Depending on the framework for multiple other possible permutations, this $195 near-expiry put could be very lucrative.

That’s not all. The options flow screener also picked up large transactions involving sold calls. For example, a trader (or traders) sold 3,022 contracts of the Mar 28 ’24 215.00 Call, receiving a premium of about $1.16 million.

In this situation, traders appear to be betting that TSLA stock will not go past $215 by the March 28 expiration date; otherwise, the call writer may be forced to fulfill the terms of the contract (i.e. sell TSLA at the $215 strike price).

Shifting Tides Spark Pessimism in Tesla

During the time when Tesla was busy steadily evangelizing the benefits of electric mobility – specifically its brand of mobility – bullish speculators couldn’t get enough of TSLA stock. From the doldrums of the COVID-19 pandemic, the EV manufacturer went into overdrive. As the International Energy Agency commented, global electric car sales defied the pandemic in 2020.

Unfortunately for TSLA stock and the rest of the ecosystem, those glory days are likely gone. While U.S. consumers generally weathered the crisis relatively well thanks to unprecedented governmental intervention, even they couldn’t withstand the onerous headwinds of stubbornly elevated inflation and subsequent high borrowing costs. And even though Tesla buyers tend to be wealthier than the average American worker, the economic malaise is clearly impacting the company.

How can one be so sure? Simple – investors just need to look at what the company’s doing.

As TipRanks reporter Radhika Saraogi pointed out last year, Tesla has been cutting prices for its vehicles both here and abroad. Essentially, CEO Elon Musk is prioritizing volume sales over gross margin performance. However, he may find this policy easier said than done.
==============================
* **Task set**:
**A)** For each statement, say yes or no on whether it agrees with the Tesla article, and quote the article's deciding words exactly. (i) A trader or traders sold 3,022 contracts of a call with a 215.00 strike. (ii) The premium received for those calls was about $2 million. (iii) Tesla has been raising the prices of its vehicles.
**B)** Translate this sentence from the Tesla article into Spanish: "Essentially, CEO Elon Musk is prioritizing volume sales over gross margin performance."
**C)** Reproduce the stretch of the Tesla article from "That’s not all." through "the $215 strike price).".
The records that come next are separate material and have nothing to do with the Tesla article.
==============================
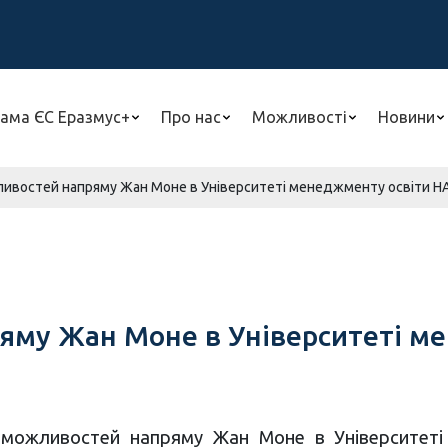
ама ЄС Еразмус+
Про нас
Можливості
Новини
ивостей напряму Жан Моне в Університеті менеджменту освіти НАПН
яму Жан Моне в Університеті м
 можливостей напряму Жан Моне в Університеті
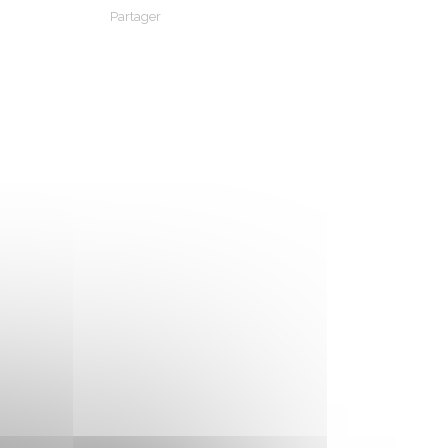
Partager
Partager sur Facebook
Partager sur X - Twitter
Partager sur Linkedin
Partager par em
==============================
* **Answers to the problems**:
**A)**
(i) Yes: "a trader (or traders) sold 3,022 contracts of the Mar 28 ’24 215.00 Call"
(ii) No: "receiving a premium of about $1.16 million"
(iii) No: "Tesla has been cutting prices for its vehicles both here and abroad"

**B)** Básicamente, el director ejecutivo Elon Musk está priorizando las ventas por volumen por encima del desempeño del margen bruto.

**C)**
That’s not all. The options flow screener also picked up large transactions involving sold calls. For example, a trader (or traders) sold 3,022 contracts of the Mar 28 ’24 215.00 Call, receiving a premium of about $1.16 million.

In this situation, traders appear to be betting that TSLA stock will not go past $215 by the March 28 expiration date; otherwise, the call writer may be forced to fulfill the terms of the contract (i.e. sell TSLA at the $215 strike price).